Palmeiras-Porto, una delle prime partite del Mondiale per Club, è anche lo scontro tra due mondi: Brasile e Portogallo. Vediamo come sono cambiate le dinamiche tra questi due paesi sul piano calcistico negli ultimi anni.
Il confronto
Mondiale per Club: Porto-Palmeiras è anche lo scontro tra Portogallo e Brasile

DURBAN, SOUTH AFRICA - JUNE 25: Cristiano Ronaldo of Portugal is closed down by Gilberto Silva and Dani Alves of Brazil during the 2010 FIFA World Cup South Africa Group G match between Portugal and Brazil at Durban Stadium on June 25, 2010 in Durban, South Africa. (Photo by Steve Haag/Getty Images)

La rinascita del Portogallo
—Fino alla metà degli anni ‘90 il Portogallo era un paese come tanti sulla mappa del calcio mondiale, a differenza del Brasile. I lusitani hanno partecipato due volte al Mondiale, nel 1966 e nel 1986. Nel primo caso, grazie al Benfica e alla sua generazione d’oro, fu terzo posto, nel secondo soltanto un’eliminazione al primo turno.

Poi, dopo 20 anni, un nuovo fenomeno, Cristiano Ronaldo, ha ridefinito l’importanza del Portogallo nel calcio internazionale. Dal suo esordio con la maglia della “Seleção das Quinas”, la squadra non è mai mancata a una rassegna iridata, vincendo anche un Europeo nel 2016. E, vedendo i tanti talenti che in questi anni il Portogallo sta sfornando, anche con il suo ritiro ormai prossimo i tifosi possono dormire sonni tranquilli. L’obiettivo è quello di migliorare il risultato del quarto posto del 2006, il migliore in epoca moderna.
Il calo del Brasile e il confronto tra club come Palmeiras e Porto
—D’altro canto, il Brasile non sta riuscendo a rialzarsi dopo più di due decenni complicati. Dopo il Mondiale vinto in Corea del Sud e Giappone nel 2002, i verdeoro non hanno trovato mai la quadra per essere davvero tra i favoriti ai nastri di partenza di una rassegna iridata. In quattro edizioni su cinque la squadra si è fermata sempre ai quarti di finale. Nel 2014, in casa, il 7-1 subito dalla Germania in semifinale è un’umiliazione ancora cocente per tutti gli appassionati carioca.

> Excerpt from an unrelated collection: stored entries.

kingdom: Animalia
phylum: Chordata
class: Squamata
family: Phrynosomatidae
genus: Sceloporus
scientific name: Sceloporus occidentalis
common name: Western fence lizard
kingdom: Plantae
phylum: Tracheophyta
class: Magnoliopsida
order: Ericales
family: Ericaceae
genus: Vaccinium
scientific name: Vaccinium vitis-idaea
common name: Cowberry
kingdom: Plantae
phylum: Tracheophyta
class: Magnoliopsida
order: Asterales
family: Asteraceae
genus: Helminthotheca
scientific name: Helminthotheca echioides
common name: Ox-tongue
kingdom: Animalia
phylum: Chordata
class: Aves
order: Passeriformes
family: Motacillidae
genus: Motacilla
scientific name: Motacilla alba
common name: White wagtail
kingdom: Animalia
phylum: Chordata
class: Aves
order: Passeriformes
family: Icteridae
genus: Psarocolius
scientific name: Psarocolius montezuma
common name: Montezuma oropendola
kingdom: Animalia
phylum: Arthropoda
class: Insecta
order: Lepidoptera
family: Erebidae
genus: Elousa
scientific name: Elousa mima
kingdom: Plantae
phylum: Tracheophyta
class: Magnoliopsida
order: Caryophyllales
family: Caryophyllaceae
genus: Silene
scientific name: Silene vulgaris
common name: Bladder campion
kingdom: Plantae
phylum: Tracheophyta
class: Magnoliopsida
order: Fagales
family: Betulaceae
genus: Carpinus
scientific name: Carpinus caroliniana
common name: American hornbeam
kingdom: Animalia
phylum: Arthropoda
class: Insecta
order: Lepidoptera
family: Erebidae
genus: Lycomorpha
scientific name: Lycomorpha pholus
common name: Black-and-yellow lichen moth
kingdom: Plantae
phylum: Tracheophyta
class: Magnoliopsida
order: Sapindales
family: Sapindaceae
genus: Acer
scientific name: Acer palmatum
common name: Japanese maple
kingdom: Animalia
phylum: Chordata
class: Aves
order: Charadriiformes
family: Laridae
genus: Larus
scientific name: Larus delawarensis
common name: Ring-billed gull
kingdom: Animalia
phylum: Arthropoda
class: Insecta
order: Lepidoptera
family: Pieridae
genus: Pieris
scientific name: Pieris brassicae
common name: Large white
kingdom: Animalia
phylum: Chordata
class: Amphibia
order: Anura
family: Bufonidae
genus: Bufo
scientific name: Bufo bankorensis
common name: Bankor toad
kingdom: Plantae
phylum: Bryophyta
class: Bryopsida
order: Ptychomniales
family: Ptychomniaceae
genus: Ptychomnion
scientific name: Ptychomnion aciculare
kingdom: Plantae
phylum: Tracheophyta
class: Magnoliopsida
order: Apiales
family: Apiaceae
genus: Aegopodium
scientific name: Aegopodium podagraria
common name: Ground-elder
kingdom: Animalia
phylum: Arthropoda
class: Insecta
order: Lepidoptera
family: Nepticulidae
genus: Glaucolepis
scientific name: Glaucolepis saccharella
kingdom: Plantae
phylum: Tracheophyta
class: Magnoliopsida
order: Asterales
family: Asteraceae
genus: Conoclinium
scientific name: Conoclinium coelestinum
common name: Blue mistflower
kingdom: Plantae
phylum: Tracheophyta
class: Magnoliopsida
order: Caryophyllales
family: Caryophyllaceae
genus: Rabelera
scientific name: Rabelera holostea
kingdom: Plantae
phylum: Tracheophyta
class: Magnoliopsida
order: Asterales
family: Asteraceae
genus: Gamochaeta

Una delusione ancor più grande se pensiamo che anche il Brasile ha avuto il suo grande campione in questi anni: Neymar. Il suo erede, che dovrebbe essere Vinicius, sembra ora troppo solo per poter portare la "Selecao" al successo mondiale. Mancano soprattutto centrocampisti e difensori in grado di essere all’altezza di quelli europei e argentini, che in questi anni hanno nettamente sopravanzato quelli brasiliani.
Dal punto di vista dei club il discorso è un po’ diverso. La Copa Libertadores è da sempre appannaggio dei club brasiliani e argentini. Dal 2010 a oggi 10 volte su 15 a vincere è stato un club verdeoro. Il Palmeiras ha vinto nel 2020 e nel 2021, un risultato che per il Porto è oggettivamente impossibile.

Nonostante i club portoghesi siano sicuramente avversari ostici, soprattutto in casa, nella storia le squadre lusitane hanno vinto solo 4 Coppe dei Campioni. Due volte, negli anni ‘60, con il Benfica, e due con il Porto, nel 1987 e nel 2004, con José Mourinho. Si tratta di un dato da prendere chiaramente con le pinze. La concorrenza che il Porto deve affrontare è molto più significativa di quella del Palmeiras.

Potremmo dunque parlare di una sorta di scambio: quello che era il Brasile, forte in ogni ruolo e con grandi campioni, è diventato il Portogallo. E per gli iberici l’assalto al Mondiale, adesso, è possibile.